Marine Le Pen, the far-right French leader hopeful of a strong showing in next year’s presidential election, has defended borrowing from a Russian bank to fund her party – and promised closer ties between the Elysee Palace and the Kremlin if she wins next May. There are growing fears of Russian interference in the vote, after Donald Trump’s relationship with the Kremlin and Russia’s alleged role in hacking the Democratic party’s email server were hot topics in the US election. Foreign policy experts told Fairfax that Russia would benefit from “chaos” in Europe and a weakened NATO and EU, and it was not clear how far it would go to exploit the opportunities offered by next year’s presidential elections in France. Ms Le Pen admitted in 2014 that her party borrowed 9 million euros ($12.9 million) from a Russian-owned bank.
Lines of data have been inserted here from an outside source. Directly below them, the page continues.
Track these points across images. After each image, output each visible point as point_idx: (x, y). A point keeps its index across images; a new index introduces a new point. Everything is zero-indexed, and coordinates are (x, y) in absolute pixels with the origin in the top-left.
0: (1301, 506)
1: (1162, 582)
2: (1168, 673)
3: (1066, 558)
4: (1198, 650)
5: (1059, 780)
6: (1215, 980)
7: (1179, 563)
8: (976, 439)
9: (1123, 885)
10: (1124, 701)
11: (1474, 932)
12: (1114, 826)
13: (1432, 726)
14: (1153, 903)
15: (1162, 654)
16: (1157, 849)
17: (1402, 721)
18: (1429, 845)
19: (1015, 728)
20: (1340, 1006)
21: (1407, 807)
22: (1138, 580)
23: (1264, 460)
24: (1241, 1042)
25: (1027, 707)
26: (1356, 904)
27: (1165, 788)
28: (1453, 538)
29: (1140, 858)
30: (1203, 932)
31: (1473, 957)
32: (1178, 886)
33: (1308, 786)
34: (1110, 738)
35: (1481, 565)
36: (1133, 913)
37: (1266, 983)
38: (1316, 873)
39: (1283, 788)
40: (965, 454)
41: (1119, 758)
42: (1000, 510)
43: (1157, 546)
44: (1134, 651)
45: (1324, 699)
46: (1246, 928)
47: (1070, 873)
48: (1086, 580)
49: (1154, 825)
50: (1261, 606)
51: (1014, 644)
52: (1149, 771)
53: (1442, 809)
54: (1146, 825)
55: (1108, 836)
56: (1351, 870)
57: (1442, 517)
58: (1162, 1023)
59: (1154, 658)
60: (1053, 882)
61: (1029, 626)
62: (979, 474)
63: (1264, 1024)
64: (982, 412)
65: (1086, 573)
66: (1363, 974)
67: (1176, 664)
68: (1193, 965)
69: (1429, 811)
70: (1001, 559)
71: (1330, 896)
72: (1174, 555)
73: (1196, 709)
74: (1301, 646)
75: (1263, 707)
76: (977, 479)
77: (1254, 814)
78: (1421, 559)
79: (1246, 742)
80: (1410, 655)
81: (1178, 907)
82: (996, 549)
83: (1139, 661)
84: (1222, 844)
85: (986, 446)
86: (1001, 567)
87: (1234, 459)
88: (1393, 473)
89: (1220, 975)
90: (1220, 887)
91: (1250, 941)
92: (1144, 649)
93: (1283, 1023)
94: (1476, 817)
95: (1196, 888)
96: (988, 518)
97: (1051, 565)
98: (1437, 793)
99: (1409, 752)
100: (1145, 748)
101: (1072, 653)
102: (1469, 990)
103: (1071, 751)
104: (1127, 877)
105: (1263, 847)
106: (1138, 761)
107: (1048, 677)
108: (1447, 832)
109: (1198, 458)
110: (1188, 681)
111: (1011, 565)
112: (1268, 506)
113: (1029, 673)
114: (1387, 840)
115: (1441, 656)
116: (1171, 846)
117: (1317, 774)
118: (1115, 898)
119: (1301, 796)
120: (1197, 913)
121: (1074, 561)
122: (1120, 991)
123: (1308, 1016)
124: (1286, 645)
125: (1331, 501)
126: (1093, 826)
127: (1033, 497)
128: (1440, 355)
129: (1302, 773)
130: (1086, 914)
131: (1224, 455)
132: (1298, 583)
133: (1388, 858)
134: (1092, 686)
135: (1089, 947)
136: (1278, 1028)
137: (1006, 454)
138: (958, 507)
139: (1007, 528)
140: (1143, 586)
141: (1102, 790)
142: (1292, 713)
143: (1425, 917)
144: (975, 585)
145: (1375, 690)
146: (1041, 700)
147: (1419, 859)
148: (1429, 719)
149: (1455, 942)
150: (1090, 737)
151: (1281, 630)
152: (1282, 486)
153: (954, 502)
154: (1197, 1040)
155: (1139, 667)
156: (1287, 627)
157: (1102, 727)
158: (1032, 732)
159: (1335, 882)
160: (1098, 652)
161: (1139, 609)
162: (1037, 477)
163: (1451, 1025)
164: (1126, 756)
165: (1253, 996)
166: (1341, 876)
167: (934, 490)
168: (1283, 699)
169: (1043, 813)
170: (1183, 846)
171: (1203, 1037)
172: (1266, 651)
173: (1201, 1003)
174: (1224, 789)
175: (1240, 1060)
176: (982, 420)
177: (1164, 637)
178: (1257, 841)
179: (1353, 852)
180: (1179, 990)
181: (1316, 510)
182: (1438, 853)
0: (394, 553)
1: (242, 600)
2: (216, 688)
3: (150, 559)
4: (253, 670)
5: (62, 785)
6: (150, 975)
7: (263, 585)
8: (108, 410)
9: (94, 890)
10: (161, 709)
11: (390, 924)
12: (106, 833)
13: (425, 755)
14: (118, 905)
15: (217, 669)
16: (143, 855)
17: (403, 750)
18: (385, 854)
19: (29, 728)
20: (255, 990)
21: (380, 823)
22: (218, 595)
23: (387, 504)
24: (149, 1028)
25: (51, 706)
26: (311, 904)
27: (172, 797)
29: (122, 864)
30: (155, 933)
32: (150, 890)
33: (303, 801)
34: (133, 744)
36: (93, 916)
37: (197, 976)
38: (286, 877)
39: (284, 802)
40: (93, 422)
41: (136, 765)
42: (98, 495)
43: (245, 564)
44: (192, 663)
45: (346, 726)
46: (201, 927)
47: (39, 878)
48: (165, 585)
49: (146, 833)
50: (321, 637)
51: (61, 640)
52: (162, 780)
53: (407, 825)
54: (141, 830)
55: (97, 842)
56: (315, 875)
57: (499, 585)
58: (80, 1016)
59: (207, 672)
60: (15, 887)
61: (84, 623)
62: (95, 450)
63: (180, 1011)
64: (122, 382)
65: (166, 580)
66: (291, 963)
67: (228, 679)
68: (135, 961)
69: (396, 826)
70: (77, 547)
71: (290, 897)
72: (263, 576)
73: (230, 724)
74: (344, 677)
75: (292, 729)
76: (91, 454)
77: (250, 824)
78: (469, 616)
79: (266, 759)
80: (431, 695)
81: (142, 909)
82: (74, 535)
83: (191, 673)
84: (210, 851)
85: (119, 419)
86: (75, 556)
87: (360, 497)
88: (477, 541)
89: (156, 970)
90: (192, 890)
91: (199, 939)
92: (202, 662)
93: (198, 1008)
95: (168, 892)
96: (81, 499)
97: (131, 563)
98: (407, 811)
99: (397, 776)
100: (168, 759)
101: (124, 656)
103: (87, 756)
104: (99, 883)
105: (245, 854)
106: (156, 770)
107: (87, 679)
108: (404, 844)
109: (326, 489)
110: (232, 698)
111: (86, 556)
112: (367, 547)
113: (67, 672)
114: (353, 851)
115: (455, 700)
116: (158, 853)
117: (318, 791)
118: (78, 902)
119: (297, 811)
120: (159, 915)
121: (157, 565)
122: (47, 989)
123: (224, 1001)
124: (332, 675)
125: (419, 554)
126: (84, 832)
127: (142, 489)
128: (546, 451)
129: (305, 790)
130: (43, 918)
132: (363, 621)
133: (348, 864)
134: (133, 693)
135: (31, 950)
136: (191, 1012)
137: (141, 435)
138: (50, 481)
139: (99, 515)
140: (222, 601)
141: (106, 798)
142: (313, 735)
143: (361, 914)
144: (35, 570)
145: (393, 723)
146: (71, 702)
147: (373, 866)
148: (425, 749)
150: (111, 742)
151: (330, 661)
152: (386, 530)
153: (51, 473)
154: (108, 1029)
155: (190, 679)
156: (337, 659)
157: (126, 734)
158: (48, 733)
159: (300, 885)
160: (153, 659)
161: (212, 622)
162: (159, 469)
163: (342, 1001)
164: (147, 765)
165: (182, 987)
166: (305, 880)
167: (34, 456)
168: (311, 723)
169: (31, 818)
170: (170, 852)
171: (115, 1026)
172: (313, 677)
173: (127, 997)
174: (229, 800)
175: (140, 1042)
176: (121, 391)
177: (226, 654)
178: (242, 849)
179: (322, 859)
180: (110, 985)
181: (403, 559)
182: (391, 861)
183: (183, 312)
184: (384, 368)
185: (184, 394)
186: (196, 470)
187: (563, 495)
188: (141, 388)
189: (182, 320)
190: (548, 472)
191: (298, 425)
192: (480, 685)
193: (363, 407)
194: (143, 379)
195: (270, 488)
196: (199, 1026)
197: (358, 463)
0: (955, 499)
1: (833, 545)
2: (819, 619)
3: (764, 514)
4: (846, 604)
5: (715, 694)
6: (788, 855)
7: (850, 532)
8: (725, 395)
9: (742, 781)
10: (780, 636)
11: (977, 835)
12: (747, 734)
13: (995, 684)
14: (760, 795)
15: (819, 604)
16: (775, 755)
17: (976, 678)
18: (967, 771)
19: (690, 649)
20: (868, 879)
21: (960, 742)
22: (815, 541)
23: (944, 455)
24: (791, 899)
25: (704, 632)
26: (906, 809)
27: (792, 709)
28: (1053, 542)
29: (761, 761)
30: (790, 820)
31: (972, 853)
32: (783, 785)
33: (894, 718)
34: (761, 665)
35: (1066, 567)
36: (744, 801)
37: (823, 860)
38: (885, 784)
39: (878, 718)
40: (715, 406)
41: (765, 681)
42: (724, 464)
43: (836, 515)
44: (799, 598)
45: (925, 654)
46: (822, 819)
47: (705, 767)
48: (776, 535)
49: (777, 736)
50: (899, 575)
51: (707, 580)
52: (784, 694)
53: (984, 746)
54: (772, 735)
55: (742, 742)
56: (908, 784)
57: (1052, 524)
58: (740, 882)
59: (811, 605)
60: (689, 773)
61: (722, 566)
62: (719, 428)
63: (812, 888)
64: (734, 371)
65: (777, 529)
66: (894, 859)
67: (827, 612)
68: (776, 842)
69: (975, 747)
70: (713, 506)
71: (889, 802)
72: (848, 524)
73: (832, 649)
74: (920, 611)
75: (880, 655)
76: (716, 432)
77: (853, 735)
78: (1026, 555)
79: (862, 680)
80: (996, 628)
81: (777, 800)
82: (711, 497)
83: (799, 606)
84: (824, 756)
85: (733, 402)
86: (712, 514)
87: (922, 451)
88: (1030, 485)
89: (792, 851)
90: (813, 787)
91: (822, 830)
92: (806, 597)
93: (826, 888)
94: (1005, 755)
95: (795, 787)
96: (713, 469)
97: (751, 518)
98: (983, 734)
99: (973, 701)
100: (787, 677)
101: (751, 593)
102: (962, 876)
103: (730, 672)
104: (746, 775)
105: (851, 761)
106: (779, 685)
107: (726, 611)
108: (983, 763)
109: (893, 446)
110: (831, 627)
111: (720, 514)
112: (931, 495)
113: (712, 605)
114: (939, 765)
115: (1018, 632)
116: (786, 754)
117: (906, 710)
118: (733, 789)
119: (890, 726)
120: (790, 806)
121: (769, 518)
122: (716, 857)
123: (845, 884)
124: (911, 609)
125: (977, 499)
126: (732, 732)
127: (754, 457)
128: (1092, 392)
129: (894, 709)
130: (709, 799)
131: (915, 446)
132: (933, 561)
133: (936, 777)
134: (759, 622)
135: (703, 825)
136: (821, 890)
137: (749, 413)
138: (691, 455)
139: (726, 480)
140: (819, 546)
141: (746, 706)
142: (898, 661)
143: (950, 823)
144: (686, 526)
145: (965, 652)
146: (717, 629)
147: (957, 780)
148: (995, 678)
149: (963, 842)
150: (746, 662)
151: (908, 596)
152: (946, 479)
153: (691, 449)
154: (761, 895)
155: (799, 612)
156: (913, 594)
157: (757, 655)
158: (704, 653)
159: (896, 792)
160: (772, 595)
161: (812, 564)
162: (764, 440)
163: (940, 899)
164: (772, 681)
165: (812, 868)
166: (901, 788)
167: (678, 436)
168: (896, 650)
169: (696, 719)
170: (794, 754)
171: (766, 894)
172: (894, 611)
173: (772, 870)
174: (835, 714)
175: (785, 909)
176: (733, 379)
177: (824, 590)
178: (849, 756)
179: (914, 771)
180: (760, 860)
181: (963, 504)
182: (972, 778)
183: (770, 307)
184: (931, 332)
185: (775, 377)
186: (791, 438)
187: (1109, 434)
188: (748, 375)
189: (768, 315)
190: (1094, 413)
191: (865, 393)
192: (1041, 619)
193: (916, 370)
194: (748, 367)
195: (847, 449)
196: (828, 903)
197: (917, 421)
Russia has also reportedly lent money to Greece’s Golden Dawn, Italy’s Northern League, Hungary’s Jobbik and the Freedom Party of Austria.
On the BBC’s Andrew Marr Show on Sunday, Marine Le Pen defended the move. “I’m sorry, but I borrowed from a Russian bank, but it might as well have been a bank from Guatemala or from Spain,” she said. “French banks won’t lend to the National Front, it’s a way they have found to stifle democracy.”
But she said her presidency would feature a new friendship with Vladimir Putin – and hinted at an end to economic sanctions initiated after Russia took Crimea from Ukraine.
“There is no reason to be scared,” she said. “If we want a powerful Europe we had better negotiate with Russia and cooperate with them, have commercial agreements with them.”